The worries about another lost generation of investors may yet prove to be overblown. What's more, even if Americans have had their fill of stocks, it isn't clear that the implications would be dire. The economy doubtless would survive without a rising stock market. Savings that might have been earmarked for equities would simply flow elsewhere--into banks, for example, or the real estate market.

The housing market, red hot this year while stocks have fallen, already appears to be luring money that might otherwise have gone to Wall Street.

But an equity market that stalls out, or declines further, could make it far more difficult for U.S. companies to raise capital needed to grow. Likewise, poor returns in the stock market would change the financial outlook for the tens of millions of people whose retirement nest eggs still are locked up in stocks.

Even now, many older Americans must rethink their retirement spending plans as share prices have tumbled. The S&P 500 has dropped 35% from its record high in March 2000. That is the deepest sustained decline in the index since it dived 48% in 1973-74 amid the Arab oil embargo, surging inflation and President Nixon's resignation.

An investor whose retirement portfolio has tracked the S&P 500, and who had $500,000 at the market peak in 2000, has $325,000 now.

More exasperating for investors has been the duration of this slide and the volatility along the way. Twice in the last 15 months, stocks staged sharp rallies that appeared to mark the end of the bear market. Instead, the rallies quickly gave way to renewed downturns.

The S&P 500 hit a three-year low on Sept. 21 in the aftermath of the terrorist attacks. The market then rocketed in the fourth quarter as investors bet that the U.S. military would prevail in Afghanistan and that the economy would soon emerge from recession--both correct bets, as it turned out.

But as 2002 dawned, many stocks crumbled anew. And last week, long-distance titan WorldCom's revelation that it understated expenses by $3.9 billion over the last five quarters, effectively hiding a sea of red ink behind phony profit statements, triggered a wave of selling that drove the S&P index briefly below its close on Sept. 21.

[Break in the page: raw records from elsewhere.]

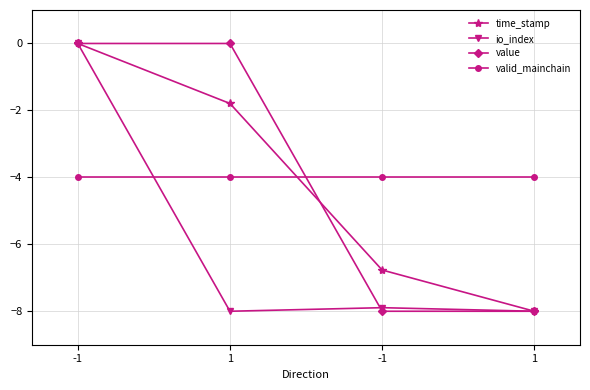

Reading left to right, extract all data points from this chart.

time_stamp: -1=0.0	1=-1.8	-1=-6.8	1=-8.0
io_index: -1=0.0	1=-8.0	-1=-7.9	1=-8.0
value: -1=0.0	1=0.0	-1=-8.0	1=-8.0
valid_mainchain: -1=-4.0	1=-4.0	-1=-4.0	1=-4.0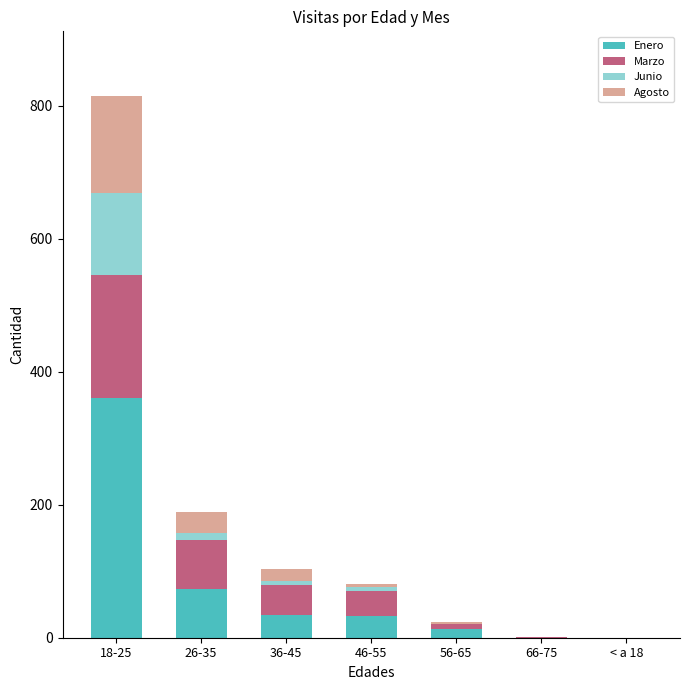

What is the sum of all Enero values?

513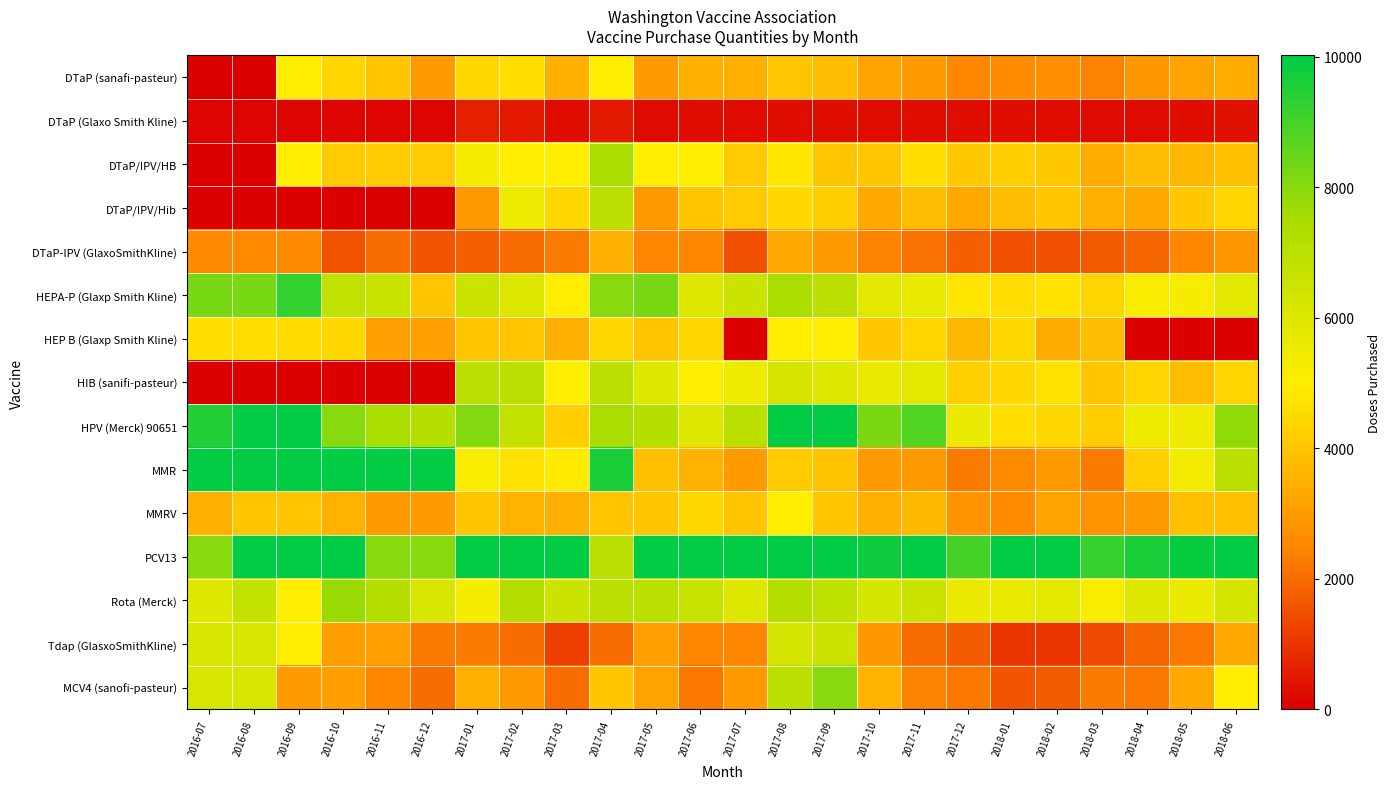

Between 2017-03 and 2017-12, which series saw the biggest shift?

MMR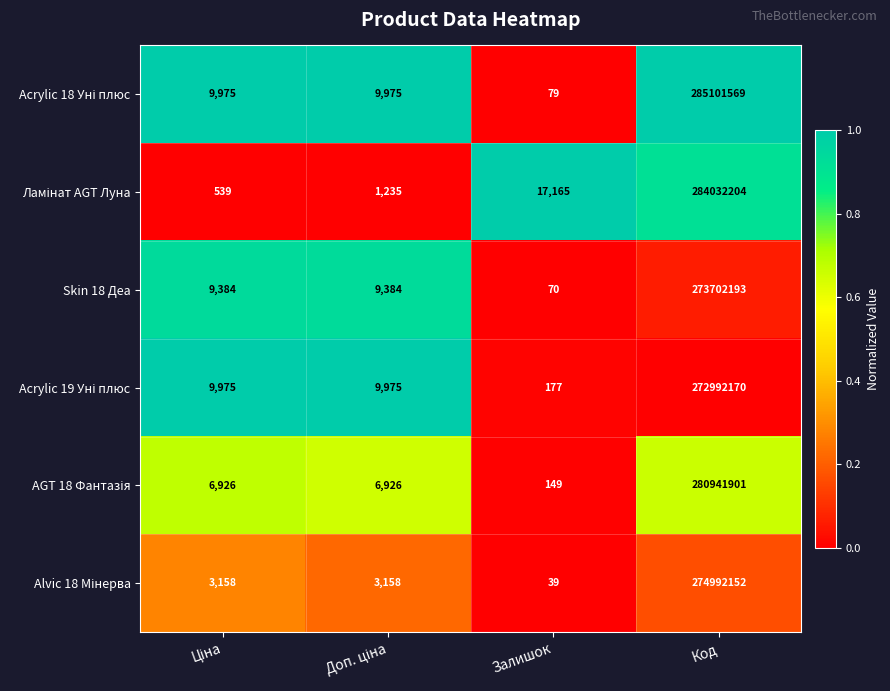

What is the minimum value shown in the chart?

39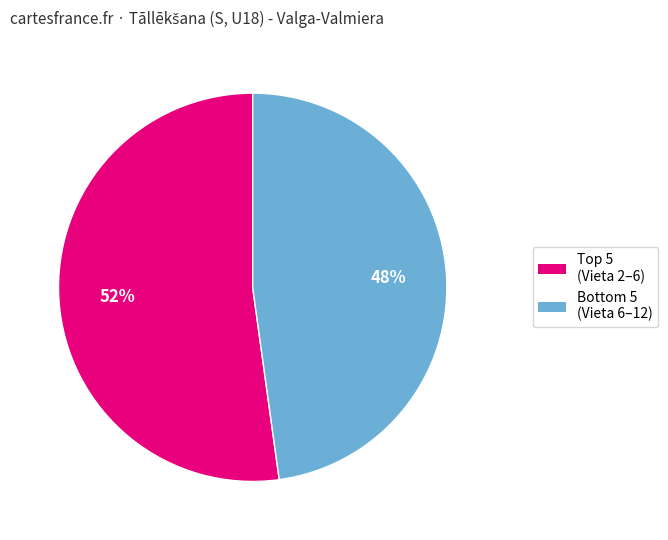

Does any single category account for the majority?

Yes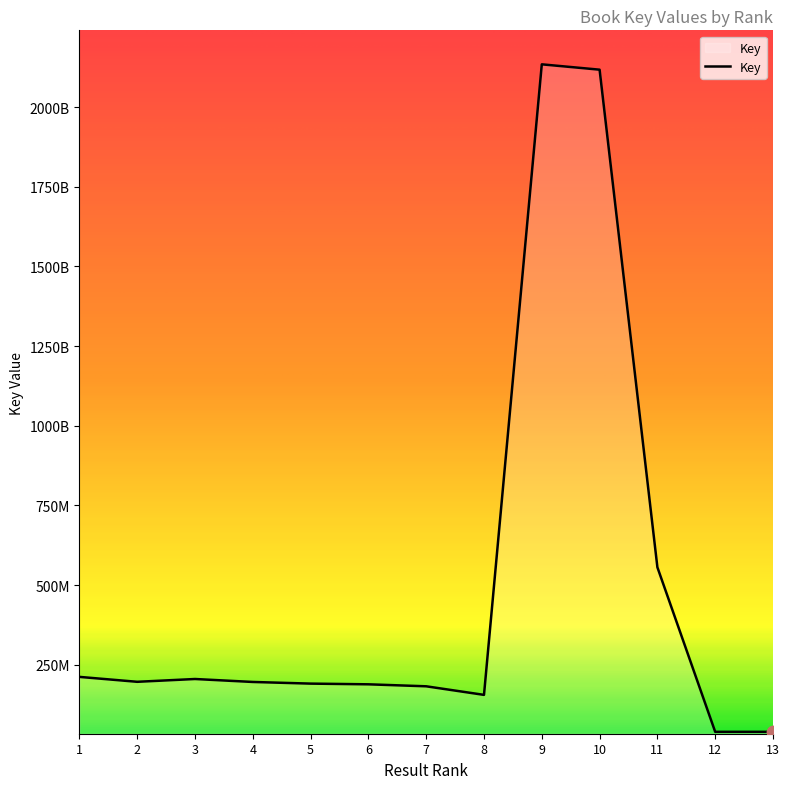

Does the chart have visible grid lines?

No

There are various ways to measure "bull" and "bear" market cycles. But if the S&P 500's dip last week below the September low means the bear market didn't end after the terrorist attacks, it is now 27 months old. For the S&P index, that would be the longest decline since the 1940s.

A Third Year in the Red

The harsh financial reality for many buy-and-hold investors is that their portfolios are deep in the red for a third straight year--a rarity in modern market history. If the trend holds through December, this will be the first time the market has fallen three consecutive calendar years since 1939-41.

Investors in the giant Fidelity Magellan stock mutual fund, for example, lost 9.3% in 2000, 11.7% in 2001 and are down 14.6% this year.